Гордеев тоже потянулся, с наслаждением хрустнул шеей.
— Ну а что нам остаётся-то, если не ва-банк, Ген? Сам же говоришь — у Китайцев уже прецеденты, значит, и нам недолго осталось. Жагровские уже точно не в тему, тут и думать нечего. А закинуть удочку на более крупную рыбу не помешает. Клюнет — хорошо. Нет — значит нет. Тогда будем думать дальше. Но он клюнет, точно тебе говорю.
— Самое интересное, что я опять тебе верю, хотя и не могу пока связать всё в один узел. А вот был бы на твоём месте кто-нибудь другой — Дока бы ему вызвал, точно.
— Подозреваю, что Док и сам бы с удовольствием мне кого-нибудь вызвал.
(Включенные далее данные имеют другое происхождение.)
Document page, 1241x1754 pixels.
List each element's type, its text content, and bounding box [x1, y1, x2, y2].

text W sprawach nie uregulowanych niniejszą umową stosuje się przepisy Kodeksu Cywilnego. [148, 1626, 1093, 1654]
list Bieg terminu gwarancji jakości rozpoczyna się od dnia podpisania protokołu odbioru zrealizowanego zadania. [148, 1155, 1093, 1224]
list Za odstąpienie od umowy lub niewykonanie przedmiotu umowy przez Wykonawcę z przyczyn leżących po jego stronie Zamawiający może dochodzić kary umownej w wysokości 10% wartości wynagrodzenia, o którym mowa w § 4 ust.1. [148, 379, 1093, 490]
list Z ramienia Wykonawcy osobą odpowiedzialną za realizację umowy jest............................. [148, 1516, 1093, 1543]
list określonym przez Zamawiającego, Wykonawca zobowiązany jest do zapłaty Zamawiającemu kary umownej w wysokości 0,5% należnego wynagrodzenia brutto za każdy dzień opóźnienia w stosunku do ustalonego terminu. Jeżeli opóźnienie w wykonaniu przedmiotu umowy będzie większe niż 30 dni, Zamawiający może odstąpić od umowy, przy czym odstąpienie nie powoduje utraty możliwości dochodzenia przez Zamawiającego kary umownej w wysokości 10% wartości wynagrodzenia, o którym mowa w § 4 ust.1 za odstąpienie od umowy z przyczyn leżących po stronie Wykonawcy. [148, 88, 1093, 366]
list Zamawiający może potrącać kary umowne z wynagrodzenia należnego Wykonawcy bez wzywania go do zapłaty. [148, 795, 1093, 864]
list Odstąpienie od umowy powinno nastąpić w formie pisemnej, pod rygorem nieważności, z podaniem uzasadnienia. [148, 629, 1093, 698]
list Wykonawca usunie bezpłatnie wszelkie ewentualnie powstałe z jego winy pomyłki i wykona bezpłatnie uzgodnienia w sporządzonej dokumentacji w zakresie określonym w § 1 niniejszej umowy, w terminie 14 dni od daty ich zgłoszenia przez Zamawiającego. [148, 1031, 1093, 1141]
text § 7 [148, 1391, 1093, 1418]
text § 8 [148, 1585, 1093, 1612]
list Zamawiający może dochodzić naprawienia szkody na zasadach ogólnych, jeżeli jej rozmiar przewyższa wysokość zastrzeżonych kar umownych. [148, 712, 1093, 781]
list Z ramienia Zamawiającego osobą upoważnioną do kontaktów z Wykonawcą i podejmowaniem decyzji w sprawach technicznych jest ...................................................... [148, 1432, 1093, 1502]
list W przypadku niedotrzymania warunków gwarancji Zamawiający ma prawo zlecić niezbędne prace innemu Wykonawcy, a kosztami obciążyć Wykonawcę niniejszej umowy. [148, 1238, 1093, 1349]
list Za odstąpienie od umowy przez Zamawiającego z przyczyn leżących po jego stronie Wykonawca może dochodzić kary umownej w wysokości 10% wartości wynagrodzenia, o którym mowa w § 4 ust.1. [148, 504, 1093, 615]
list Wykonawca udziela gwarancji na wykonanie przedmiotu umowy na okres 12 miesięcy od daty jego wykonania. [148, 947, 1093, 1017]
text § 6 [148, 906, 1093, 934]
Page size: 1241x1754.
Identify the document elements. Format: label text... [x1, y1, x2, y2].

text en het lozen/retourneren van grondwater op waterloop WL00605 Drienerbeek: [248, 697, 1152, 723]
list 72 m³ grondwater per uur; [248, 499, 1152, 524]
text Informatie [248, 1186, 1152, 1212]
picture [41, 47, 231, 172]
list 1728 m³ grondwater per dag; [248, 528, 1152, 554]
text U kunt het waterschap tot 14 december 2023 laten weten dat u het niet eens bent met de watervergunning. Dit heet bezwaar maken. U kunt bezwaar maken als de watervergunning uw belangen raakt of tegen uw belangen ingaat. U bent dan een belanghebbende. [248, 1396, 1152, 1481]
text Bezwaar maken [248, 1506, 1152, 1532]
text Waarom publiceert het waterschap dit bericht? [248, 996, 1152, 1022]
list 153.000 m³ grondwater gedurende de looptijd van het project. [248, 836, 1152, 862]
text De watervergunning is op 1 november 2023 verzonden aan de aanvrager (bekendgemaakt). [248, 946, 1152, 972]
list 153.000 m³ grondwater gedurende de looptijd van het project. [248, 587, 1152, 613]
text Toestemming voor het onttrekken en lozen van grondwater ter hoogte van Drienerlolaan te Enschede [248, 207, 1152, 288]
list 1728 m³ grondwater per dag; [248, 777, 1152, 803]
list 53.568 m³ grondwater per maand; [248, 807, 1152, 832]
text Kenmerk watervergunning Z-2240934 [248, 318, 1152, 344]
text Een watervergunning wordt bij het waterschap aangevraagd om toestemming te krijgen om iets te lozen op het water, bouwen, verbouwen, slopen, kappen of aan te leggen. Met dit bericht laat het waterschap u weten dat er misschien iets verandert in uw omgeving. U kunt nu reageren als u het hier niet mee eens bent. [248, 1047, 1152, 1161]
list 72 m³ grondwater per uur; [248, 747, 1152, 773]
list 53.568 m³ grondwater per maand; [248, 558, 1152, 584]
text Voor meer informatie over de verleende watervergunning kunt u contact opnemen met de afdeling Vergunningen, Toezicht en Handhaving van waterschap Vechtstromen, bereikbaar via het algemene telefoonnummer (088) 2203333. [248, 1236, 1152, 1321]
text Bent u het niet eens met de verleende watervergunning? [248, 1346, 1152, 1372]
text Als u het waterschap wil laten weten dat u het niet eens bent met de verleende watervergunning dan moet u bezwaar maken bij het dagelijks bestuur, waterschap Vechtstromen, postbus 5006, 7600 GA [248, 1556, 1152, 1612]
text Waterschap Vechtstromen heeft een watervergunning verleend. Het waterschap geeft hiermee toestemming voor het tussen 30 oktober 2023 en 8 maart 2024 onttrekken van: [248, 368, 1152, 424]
— Меня только одно беспокоит, — посерьёзнел Дед. — Девочка. Вернее, ты… в контексте девочки. Я пока не вижу, каким боком ты её сюда приплетёшь, но не сомневаюсь, что сделаешь это виртуозно. Однако потом придётся отлеплять, Гордей. От себя. — Взгляд глаза в глаза. — Вернее, отдирать. С мясом. И я не сомневаюсь в твоей расчётливости и хладнокровии в глубоком тылу врага или под огнём на поле боя, но здесь… Это ведь совсем другое. Потянешь, ли?
Глава 35
Дом действительно оказался уютным, несмотря на два этажа и немалую площадь. Дизайнерский интерьер, порядок, прикольные штучки, вроде фарфоровых статуэток на полках.
— Это из Парижа, — заметив, что я разглядываю фигурку женщины с корзиной цветов и легкомысленным шарфиком на шее прокомментировал Роман.
— Ты бывал в Париже?
— Да, конечно. Одно из моих первых путешествий. Наверное, все начинают с классики — Париж, Рим, Венеция. Ты бывала?
— Нет.
— Непорядок. Надо исправить.
«Зато я бывала в глухой тайге и слышала, как сопит под окном настоящий медведь…» Нахмурилась, отгоняя непрошенные образы.
— А на Карибах бывал?
— Да. Но такое себе, ничего особенного, если честно. А может, просто компания неподходящая подобралась. Смотри, это Зубная фея из Барселоны, — чуть подавшись вперёд и будто бы невзначай опуская руку на мою талию, взял он с верхней полки фигурку. — Она антикварная, но ты можешь потрогать. Зубную фею, кстати, придумал испанский писатель Луис Колома. Знала?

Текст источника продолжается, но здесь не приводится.